Fonds de mise en application de la Loi sur les contraventions, Évaluation sommative
- 4.1. Raison d'être du Fonds de mise en application de la Loi sur les contraventions
- 4.2. Vue d'ensemble de la mise en œuvre au Canada
4. Principales constatation
Cette section présente les principales constatations découlant de l'examen des documents, des entrevues et des visites sur place.

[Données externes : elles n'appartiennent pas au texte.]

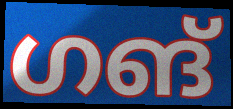
ഗങ്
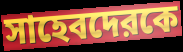
সাহেবদেরকে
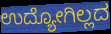
ಉದ್ಯೋಗಿಲ್ಲದ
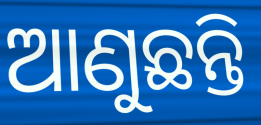
ଆଣୁଛନ୍ତି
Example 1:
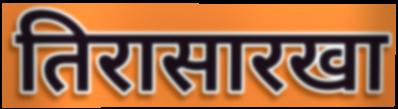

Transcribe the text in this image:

तिरासारखा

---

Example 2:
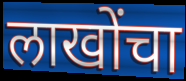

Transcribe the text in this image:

लाखोंचा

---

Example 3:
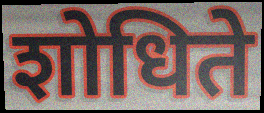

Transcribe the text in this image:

शोधिते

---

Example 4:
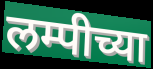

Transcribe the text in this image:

लम्पीच्या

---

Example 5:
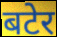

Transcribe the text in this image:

बटेर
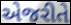
એજરીતે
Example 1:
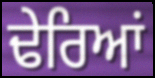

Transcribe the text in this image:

ਢੇਰਿਆਂ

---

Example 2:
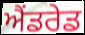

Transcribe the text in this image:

ਐਂਡਰੇਡ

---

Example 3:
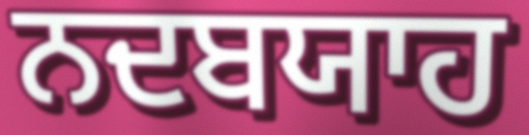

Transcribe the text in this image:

ਨਦਬਯਾਹ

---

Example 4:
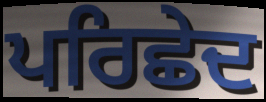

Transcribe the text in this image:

ਪਰਿਛੇਦ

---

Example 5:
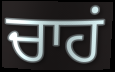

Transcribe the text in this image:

ਚਾਹਂ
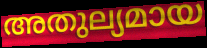
അതുല്യമായ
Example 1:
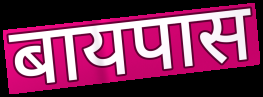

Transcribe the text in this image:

बायपास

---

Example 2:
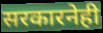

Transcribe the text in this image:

सरकारनेही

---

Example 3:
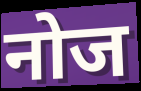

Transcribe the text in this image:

नोज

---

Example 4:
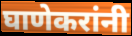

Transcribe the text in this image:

घाणेकरांनी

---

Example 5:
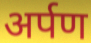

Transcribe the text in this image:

अर्पण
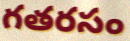
గతరసం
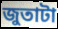
জুতাটা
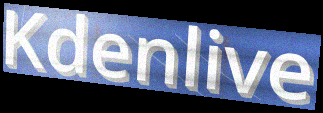
Kdenlive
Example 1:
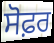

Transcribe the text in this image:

ਸੋਫ਼ਰ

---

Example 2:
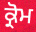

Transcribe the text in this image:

ਕ੍ਰੋਮ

Les renseignements complètent ceux qui figurent dans la description de programme.
4.1. Raison d'être du Fonds de mise en application de la Loi sur les contraventions
La raison d'être de la mise en œuvre du Fonds est essentiellement la nécessité de répondre aux risques juridiques découlant de la décision rendue en 2001 par la Cour fédérale de même que la nécessité de concevoir une réponse susceptible d'harmonisation efficace avec la logique de la Loi sur les contraventions.

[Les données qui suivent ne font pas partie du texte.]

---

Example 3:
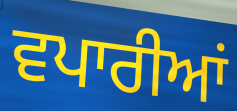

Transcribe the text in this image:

ਵਪਾਰੀਆਂ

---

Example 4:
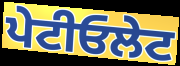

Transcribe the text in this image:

ਪੇਟੀਓਲੇਟ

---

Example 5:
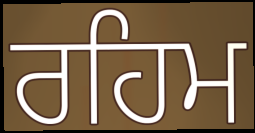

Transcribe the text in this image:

ਰਹਿਮ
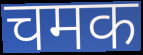
चमक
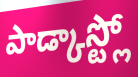
పాడ్కాస్ట్లో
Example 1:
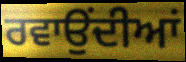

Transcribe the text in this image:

ਰਵਾਉਂਦੀਆਂ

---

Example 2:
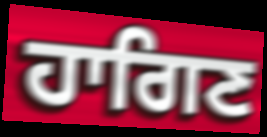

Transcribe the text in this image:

ਹਾਗਿਣ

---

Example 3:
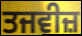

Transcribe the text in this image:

ਤਜਵੀਜ਼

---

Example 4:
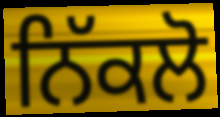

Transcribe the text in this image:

ਨਿੱਕਲੋ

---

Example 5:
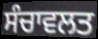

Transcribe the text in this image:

ਸੰਚਾਵਲਤ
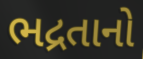
ભદ્રતાનો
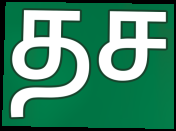
தச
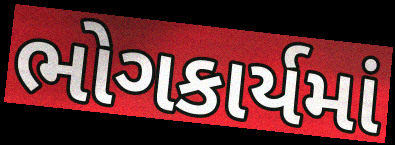
ભોગકાર્યમાં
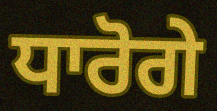
ਧਾਰੋਗੇ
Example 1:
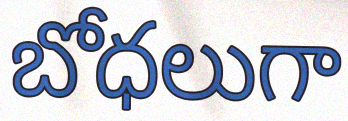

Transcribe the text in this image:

బోధలుగా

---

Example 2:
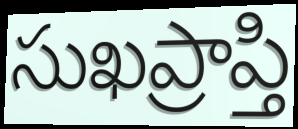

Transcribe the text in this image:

సుఖప్రాప్తి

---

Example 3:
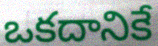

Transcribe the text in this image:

ఒకదానికే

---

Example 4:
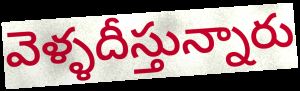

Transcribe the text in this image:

వెళ్ళదీస్తున్నారు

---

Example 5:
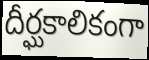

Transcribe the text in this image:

దీర్ఘకాలికంగా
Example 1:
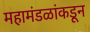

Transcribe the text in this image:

महामंडळांकडून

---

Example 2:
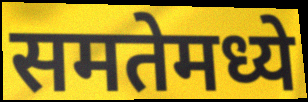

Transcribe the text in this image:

समतेमध्ये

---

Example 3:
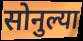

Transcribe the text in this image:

सोनुल्या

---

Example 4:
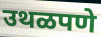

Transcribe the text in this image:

उथळपणे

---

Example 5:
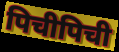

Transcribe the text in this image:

पिचीपिची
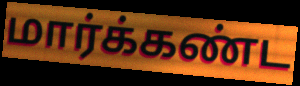
மார்க்கண்ட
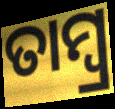
ତାମ୍ବ୍ର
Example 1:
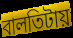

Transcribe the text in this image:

বালতিটায়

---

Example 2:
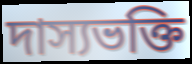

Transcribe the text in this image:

দাস্যভক্তি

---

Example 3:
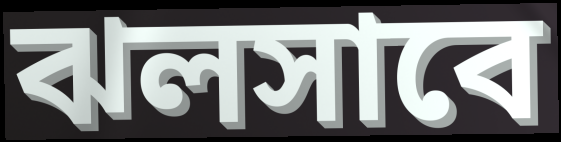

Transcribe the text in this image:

ঝলসাবে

4.1.1. Risques juridiques découlant de la décision de la Cour
La décision rendue en 2001 par la Cour fédérale sur la Loi sur les contraventions a mis en péril l'ensemble des mesures qu'a prises le gouvernement fédéral pour rationaliser la poursuite de certaines infractions réglementaires. Comme l'indique la sous-section 2.1.2, la Cour a donné un an au gouvernement fédéral pour modifier l'entente visant la Loi sur les contraventions conclue avec la province d'Ontario pour s'assurer du respect des droits linguistiques, à défaut de nullité[28]. En l'absence d'entente valide, les contraventions ne feraient plus l'objet de poursuites dans le cadre du régime provincial et les intervenants devraient tout recommencer.
Même si elle a invalidé la méthode initiale choisie par le ministère de la Justice en vue de la mise en application de la Loi sur les contraventions, la Cour fédérale, dans sa décision, a aussi pavé la voie au gouvernement fédéral pour qu'il conserve le projet sur la Loi sur les contraventions. La Cour a confirmé que la stratégie générale qu'a établie le gouvernement fédéral pour la poursuite des contraventions, particulièrement en ce qui concerne les régimes d'infraction provinciaux, était valide dans la mesure où « les mesures nécessaires, législatives, réglementaire et autres »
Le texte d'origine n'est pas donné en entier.